Read through the lines below and copy the ones holding the string "that".

*THE DATA*.
*** Block opens ***
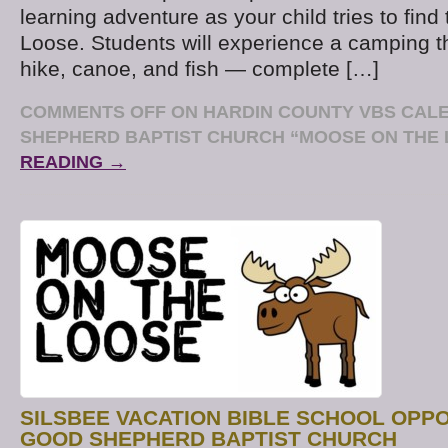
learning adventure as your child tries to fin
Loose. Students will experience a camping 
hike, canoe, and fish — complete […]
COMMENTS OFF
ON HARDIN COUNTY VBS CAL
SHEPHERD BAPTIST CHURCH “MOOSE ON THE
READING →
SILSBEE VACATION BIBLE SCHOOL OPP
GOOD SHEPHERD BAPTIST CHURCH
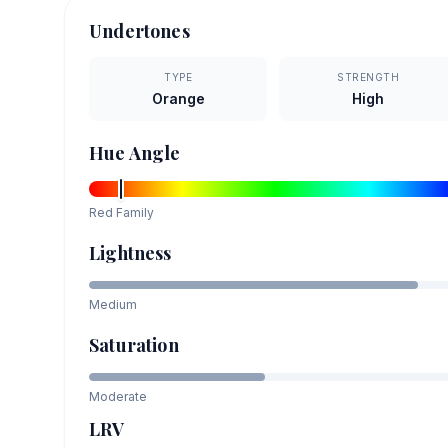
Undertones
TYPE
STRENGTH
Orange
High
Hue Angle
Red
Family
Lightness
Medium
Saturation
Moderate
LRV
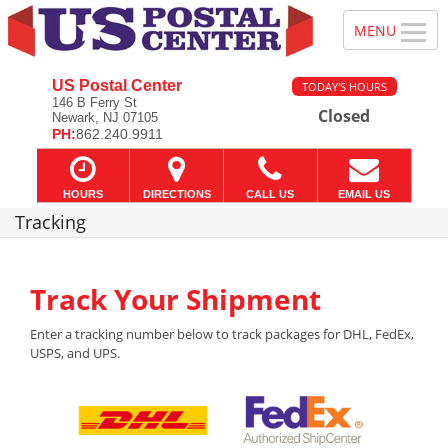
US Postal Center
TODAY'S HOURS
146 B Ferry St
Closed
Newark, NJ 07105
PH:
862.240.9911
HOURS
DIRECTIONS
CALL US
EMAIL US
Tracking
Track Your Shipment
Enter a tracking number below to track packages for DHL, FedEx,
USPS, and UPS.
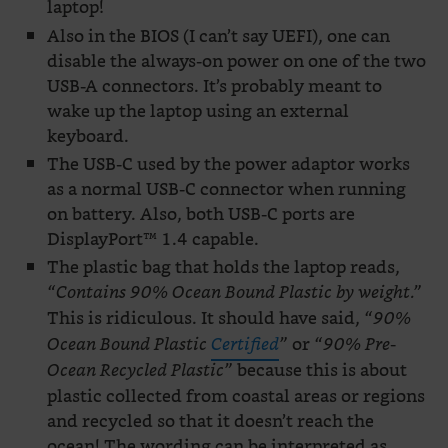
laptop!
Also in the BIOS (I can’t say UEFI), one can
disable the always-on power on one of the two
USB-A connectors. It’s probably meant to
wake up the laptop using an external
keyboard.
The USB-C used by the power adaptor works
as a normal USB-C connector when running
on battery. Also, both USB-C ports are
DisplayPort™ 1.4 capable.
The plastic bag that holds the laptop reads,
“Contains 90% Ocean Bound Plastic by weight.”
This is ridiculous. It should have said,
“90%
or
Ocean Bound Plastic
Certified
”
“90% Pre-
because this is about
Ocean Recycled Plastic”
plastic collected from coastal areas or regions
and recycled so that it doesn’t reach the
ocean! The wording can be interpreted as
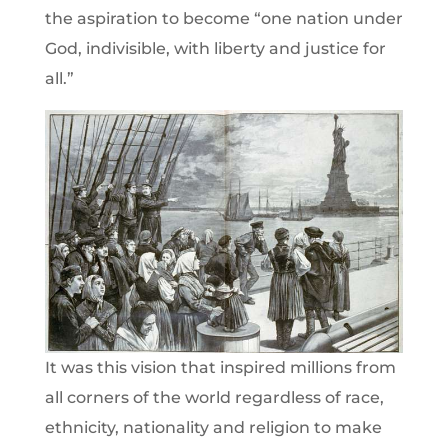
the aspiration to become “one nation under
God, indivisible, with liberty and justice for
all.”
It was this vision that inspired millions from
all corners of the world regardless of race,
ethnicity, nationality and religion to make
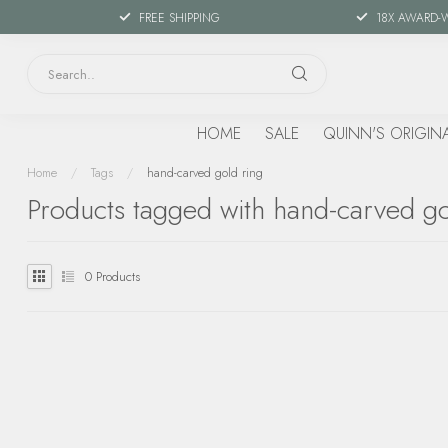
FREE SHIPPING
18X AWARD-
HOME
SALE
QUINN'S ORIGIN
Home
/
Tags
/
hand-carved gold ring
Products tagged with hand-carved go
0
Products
*** Block closes ***
*EXPECTED ANSWER*.
The plastic bag that holds the laptop reads,
and recycled so that it doesn’t reach the
It was this vision that inspired millions from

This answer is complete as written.